I based b81ffa0 on NetworkX implementation [1] which doesn't use a DSU. From the limited benchmarks I did performance looks similar in most cases (especially if there're many nodes with low degree) with a single exception where DSU was significantly faster. I can't see a clear winner given the code complexity of DSU structure so I'll leave the reviewers to decide which one we pick.
For reference the following benchmark script was used with arbitrarily chosen graphs of medium sizes
import time
import rustworkx
import networkx
benchmarks = [
("Ring of Cliques - 10 cliques", networkx.ring_of_cliques(10, 100)),
("Ring of Cliques - 100 cliques", networkx.ring_of_cliques(100, 10)),
("Mycielski Graph", networkx.mycielski_graph(10)),
("Margulis-Gabber-Galil graph", networkx.margulis_gabber_galil_graph(50)),
("Hexagonal graph", rustworkx.generators.hexagonal_lattice_graph(40, 40)),
(
"G_nm graph - 1_000 nodes",
rustworkx.undirected_gnm_random_graph(1_000, 5_000, seed=2022),
),
(
"G_nm graph - 5_000 nodes",
rustworkx.undirected_gnm_random_graph(5_000, 25_000, seed=2022),
),
]
for graph_name, graph in benchmarks:
if isinstance(graph, networkx.Graph):
graph = rustworkx.networkx_converter(graph)
start = time.time()
res = rustworkx.stoer_wagner_min_cut(graph)
stop = time.time()
run_time = stop - start
print(
f"{graph_name}: \n {run_time:.3} sec"
)
resulting in
Graphs | c83ad1f | b81ffa0 |
---|---|---|
Ring of Cliques - 10 cliques | 1.33 sec | 2.52 sec |
Ring of Cliques - 100 cliques | 0.22 sec | 0.15 sec |
Mycielski graph | 0.96 sec | 6.59 sec |
Margulis-Gabber-Galil graph | 2.59 sec | 2.36 sec |
Hexagonal graph | 2.12 sec | 1.39 sec |
G_nm graph - 1_000 nodes | 0.44 sec | 0.42 sec |
G_nm graph - 5_000 nodes | 15.6 sec | 17.8 sec |
Thank you for the quick benchmarking, @georgios-ts.
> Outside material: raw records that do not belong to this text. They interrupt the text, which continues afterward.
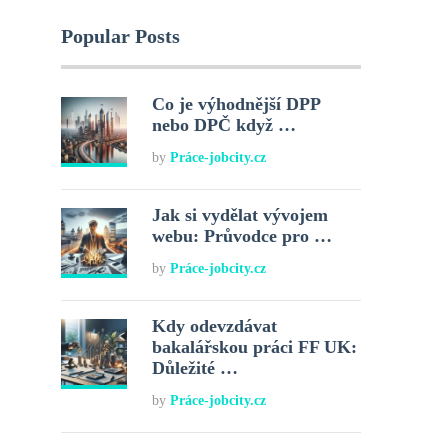
Popular Posts
Co je výhodnější DPP
nebo DPČ když …
by
Práce-jobcity.cz
Jak si vydělat vývojem
webu: Průvodce pro …
by
Práce-jobcity.cz
Kdy odevzdávat
bakalářskou práci FF UK:
Důležité …
by
Práce-jobcity.cz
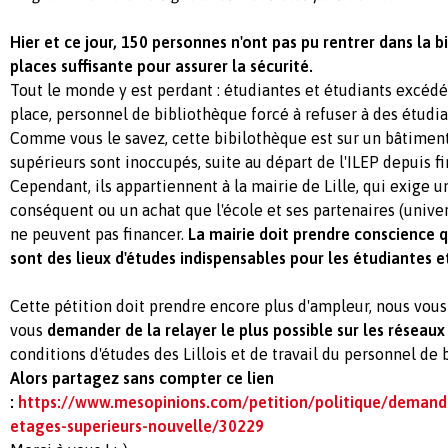
Hier et ce jour, 150 personnes n'ont pas pu rentrer dans la 
places suffisante pour assurer la sécurité.
Tout le monde y est perdant : étudiantes et étudiants excéd
place, personnel de bibliothèque forcé à refuser à des étudian
Comme vous le savez, cette bibilothèque est sur un bâtiment
supérieurs sont inoccupés, suite au départ de l'ILEP depuis f
Cependant, ils appartiennent à la mairie de Lille, qui exige u
conséquent ou un achat que l'école et ses partenaires (univers
ne peuvent pas financer.
La mairie doit prendre conscience q
sont des lieux d'études indispensables pour les étudiantes e
Cette pétition doit prendre encore plus d'ampleur, nous vou
vous
demander de la relayer le plus possible sur les réseaux
conditions d'études des Lillois et de travail du personnel de 
Alors partagez sans compter ce lien
:
https://www.mesopinions.com/petition/politique/demande
etages-superieurs-nouvelle/30229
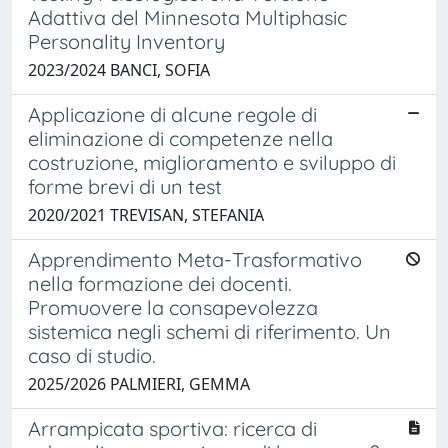
Adattiva del Minnesota Multiphasic
Personality Inventory
2023/2024 BANCI, SOFIA
Applicazione di alcune regole di
eliminazione di competenze nella
costruzione, miglioramento e sviluppo di
forme brevi di un test
2020/2021 TREVISAN, STEFANIA
Apprendimento Meta-Trasformativo
nella formazione dei docenti.
Promuovere la consapevolezza
sistemica negli schemi di riferimento. Un
caso di studio.
2025/2026 PALMIERI, GEMMA
Arrampicata sportiva: ricerca di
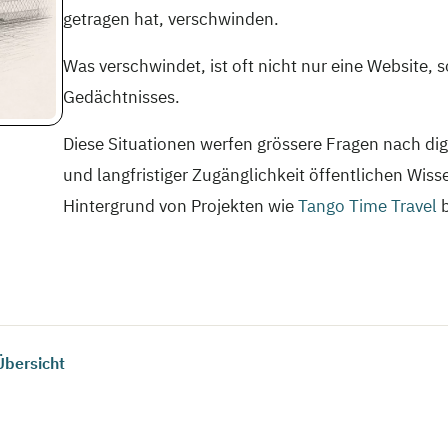
getragen hat, verschwinden.
Was verschwindet, ist oft nicht nur eine Website, s
Gedächtnisses.
Diese Situationen werfen grössere Fragen nach dig
und langfristiger Zugänglichkeit öffentlichen Wiss
Hintergrund von Projekten wie
Tango Time Travel
b
Übersicht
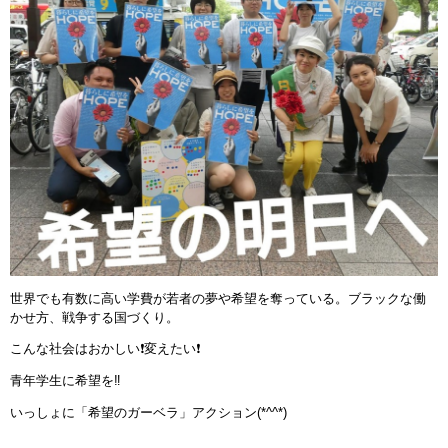
世界でも有数に高い学費が若者の夢や希望を奪っている。ブラックな働
かせ方、戦争する国づくり。
こんな社会はおかしい❗変えたい❗
青年学生に希望を‼️
いっしょに「希望のガーベラ」アクション(*^^*)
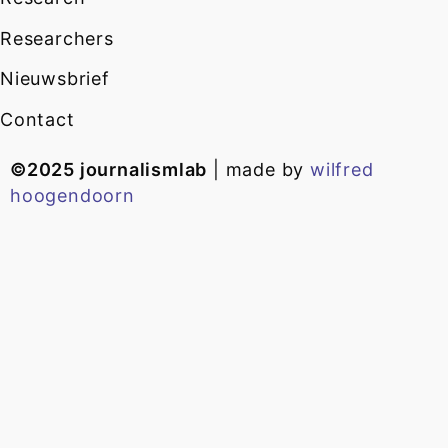
Researchers
Nieuwsbrief
Contact
©2025 journalismlab
| made by
wilfred
hoogendoorn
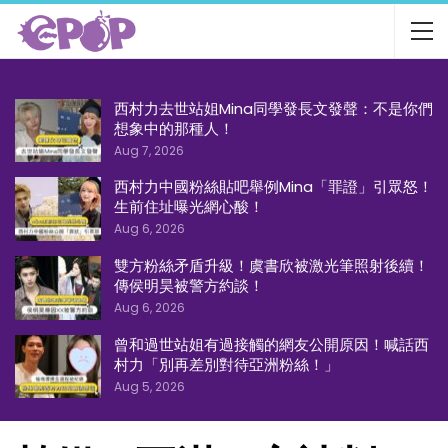
西村力去世站姐Mina同學發長文發聲：不是你們
想象中的那種人！
Aug 7, 2026
西村力中國粉絲貼吧舉例Mina「罪證」引眾怒！
生前住址曝光網心酸！
Aug 6, 2026
雙方粉絲矛盾升級！虞書欣被激光筆照射後續！
傳侯明昊被警方約談！
Aug 6, 2026
曾和過世站姐有過接觸的網友公開原因！喊話西
村力「別再差別對待亞洲粉絲！」
Aug 5, 2026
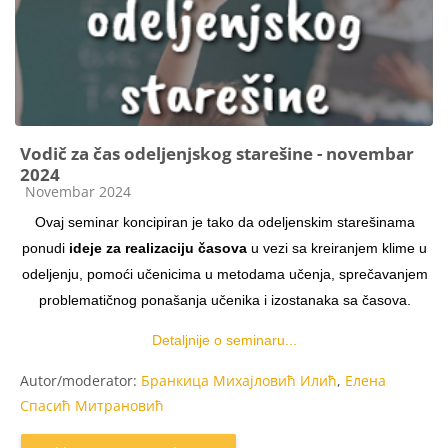
Vodič za čas odeljenjskog starešine - novembar
2024
Kategorija kursa
Novembar 2024
Ovaj seminar koncipiran je tako da odeljenskim starešinama
ponudi
ideje za realizaciju časova
u vezi sa kreiranjem klime u
odeljenju, pomoći učenicima u metodama učenja, sprečavanjem
problematičnog ponašanja učenika i izostanaka sa časova.
Detaljnije o seminaru...
Autor/moderator:
Бранкица Михајловић Илић
,
Елена
Спасић Митрановић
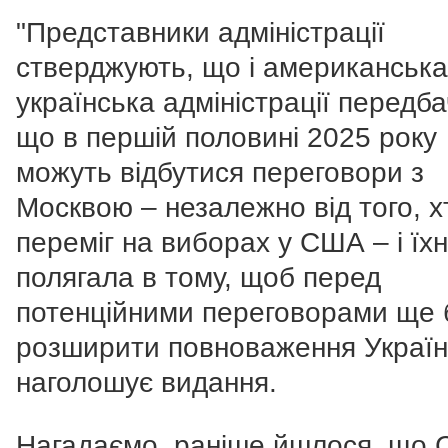
"Представники адміністрації
стверджують, що і американська,
українська адміністрації передб
що в першій половині 2025 року
можуть відбутися переговори з
Москвою – незалежно від того, х
переміг на виборах у США – і їх
полягала в тому, щоб перед
потенційними переговорами ще 
розширити повноваження України
наголошує видання.
Нагадаємо, раніше йшлося, що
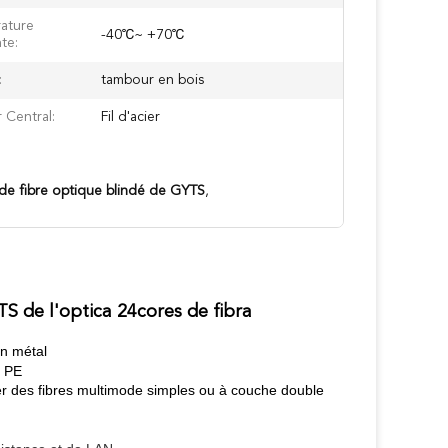
ature
-40℃~ +70℃
te:
:
tambour en bois
 Central:
Fil d'acier
de fibre optique blindé de GYTS
,
 de l'optica 24cores de fibra
en métal
e PE
er des fibres multimode simples ou à couche double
I run the above code in my local environment and got the similar results. I was curious about the surge in the Mycielski Graph case of b81ffa0 (networkx-like). I investigated it a bit and found out that is caused by adding parallel edges in the contraction of triangle subgraph structure. I examined the following changes to b81ffa0
@@ -165,7 +165,13 @@ where
.map(|edge| (s, edge.target(), *edge.weight()))
.collect::<Vec<_>>();
for (source, target, cost) in edges {
- graph_with_super_nodes.add_edge(source, target, cost);
+ if let Some(edge_index) = graph_with_super_nodes.find_edge(source, target) {
+ if let Some(edge_weight) = graph_with_super_nodes.edge_weight_mut(edge_index) {
+ *edge_weight += cost;
+ }
+ } else {
+ graph_with_super_nodes.add_edge(source, target, cost);
+ }
and observed performance improvement as shown below.
Networkx-like implementation: (b81ffa0 + alpha)
Ring of Cliques - 10 cliques: 0.734 sec
Ring of Cliques - 100 cliques: 0.128 sec
Mycielski Graph: 0.512 sec
Margulis-Gabber-Galil graph: 1.49 sec
Hexagonal graph: 1.06 sec
G_nm graph - 1_000 nodes: 0.261 sec
G_nm graph - 5_000 nodes: 8.87 sec
DisjointSet implementation (c83ad1f):
Ring of Cliques - 10 cliques: 1.22 sec
Ring of Cliques - 100 cliques: 0.195 sec
Mycielski Graph: 0.814 sec
Margulis-Gabber-Galil graph: 2.27 sec
Hexagonal graph: 1.8 sec
G_nm graph - 1_000 nodes: 0.398 sec
G_nm graph - 5_000 nodes: 13.2 sec
I think now we can pick the networkx-like implementation with some confidence. What do you think?
Thanks for going deep into this. Good point! Parallel edges increase the number of updates in the priority queue and hence the slowdown. I applied your suggestion in 98c5f84.